In order to support this use case, the following parameters should be changed:

• a new primary_conninfo parameter should be added to the yaml configuration for Patroni.
• a global 'standby_mode' flag should be adedd to the DCS at /service/cluster_name/, inidicating that the cluster is containing a non-Patroni managed leader, while all the spilo nodes are running as replicas. This flag would change some operations, i.e. replication slots creation/removal.

From the user point-of-view, the spilo cluster should be configured with the primary_conninfo, pointing to the external PostgreSQL database.
This connection string should also allow normal (non-replication) superuser connections, and the pg_hba.conf on the cluster should be configured to permit such connections from the addresses that would belong to the spilo cluster.

The changes required in the spilo workflow are the following:

• When the first patroni node joins the new (non-initialized cluster), it would set the following keys right after acquiring the initialize one:
  • /service/cluster_name/member/external_$random_suffix with the connection string to the external service (primary_conninfo parameter)
  • /service/cluster_name/leader with the value "external_$random_suffix"\
  • /service/cluster_name/leader/optime with the value 0 (since the leader is not supposed to update the key, but it's still required for some code inside Patroni)
  • /service/cluster_name/stanby_mode to signal that the cluster is running in a special mode.
• When the other spilo nodes join the DCS and observe the standby_mode flag, they start sleeping, periodically checking until this flag is gone. This would prevent cloning an external source multiple times.
• The active patroni will connect to the master and create a new replication slot. Afterwards, it will clone the data from the master and will run the streaming replication.
• At the point the DBA decides the cluster should be separated from the external PostgreSQL node, it would remove the leader key and the member entry, corresponding to that key, also cleaning the replication slot created in the external PostgreSQL node. At this point, the active spilo cluster will come up, taking the leader role (unconditionally, by observing the standby_mode flag) and remove the standby_mode flag, so that other spilo members can start building itself from the leader. Note that the attempt to remove that key before the active spilo replica becomes available should be ignored.
  That command should be built into the spilo comamand-line client, as it's not possible to find the promotion point automatically (for instance, we might stream current changes from the external master to spilo until a certain scheduled maintaince window, where the spilo cluster will be set as a master).

If the active spilo node dies while the standby_mode is still set, another node should notice it and take its place.

[alexeyklyukin]

The particular plan did not work out (*): after playing with the standby mode flag we've decided the interactions with the standby mode flag and the decision on when to clear this flag (given that the "primary standby" node may just crash or shut down) were too complex to manage them automatically, so instead, we would rely on a client to set the keys in DCS in order for the existing cluster to point elsewhere, and clear those keys when we are done.
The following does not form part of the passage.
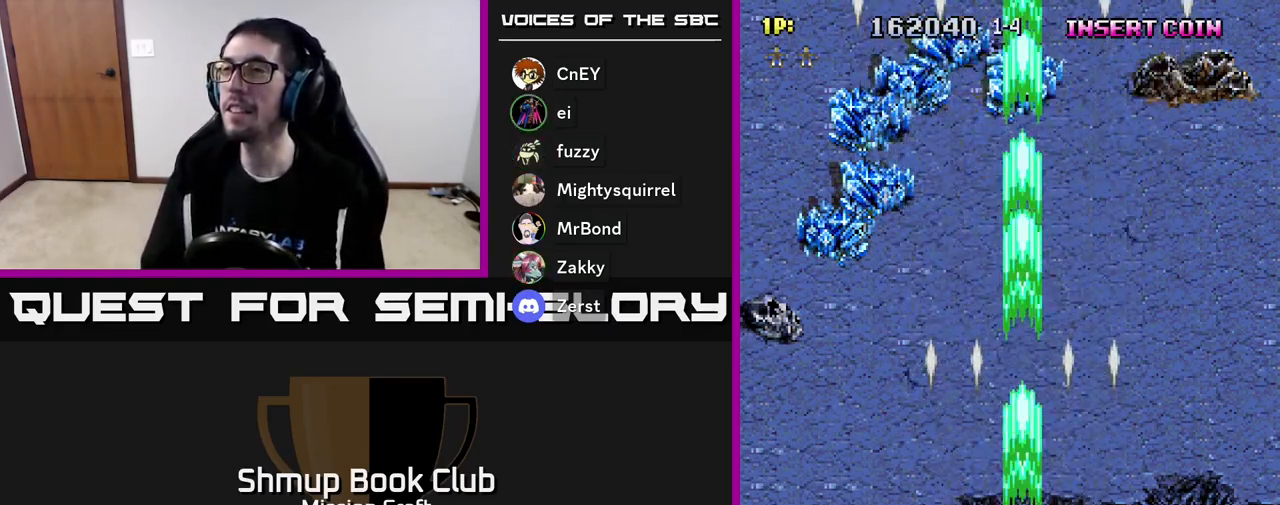
{"buttons": [], "left_stick": "center", "events": [[117, "R2", "up"]]}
The user setting up the external master would also be responsible for creating replication slots or setting up WAL archiving.
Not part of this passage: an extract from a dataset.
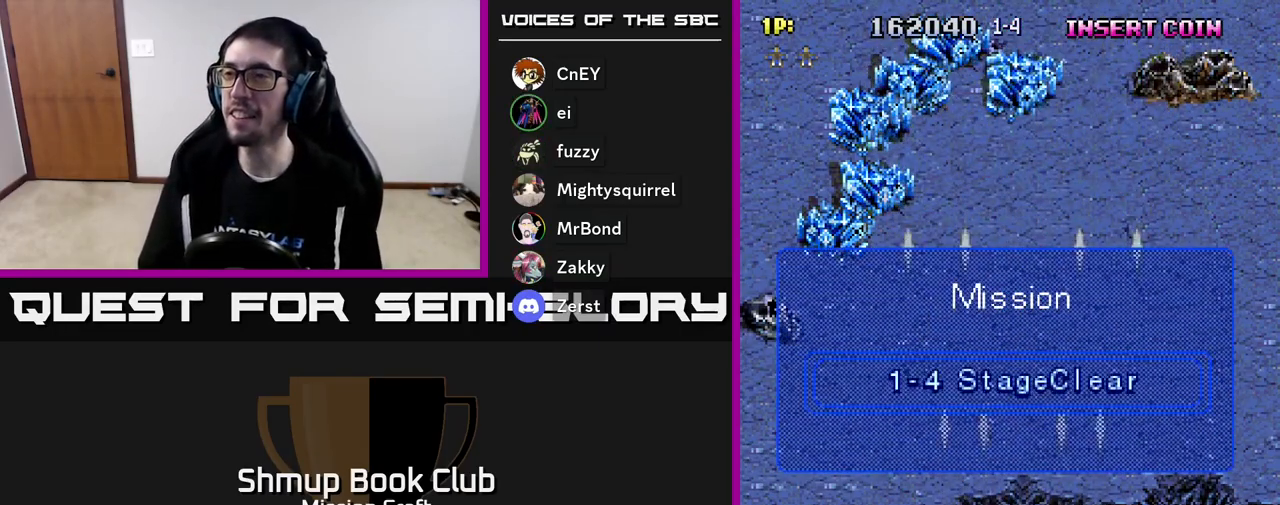
{"buttons": ["DPAD_UP"], "left_stick": "center", "events": [[300, "DPAD_UP", "down"]]}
Of course, we need the client support and documented process on how to set things up, which will be a part of this task.

• https://github.com/zalando/patroni/tree/feature/copy_existing_cluster

[lasomethingsomething]

@alexeyklyukin Hi! Any movement on this since Oct 2015? LMK if we can close.

[alexeyklyukin]

We might still need it in some form or another. Let's keep the ticket open for now.

[CyberDem0n]

I believe #252 solves this issue

[lasomethingsomething]

@alexeyklyukin Given @CyberDem0n's last comment, can we close now?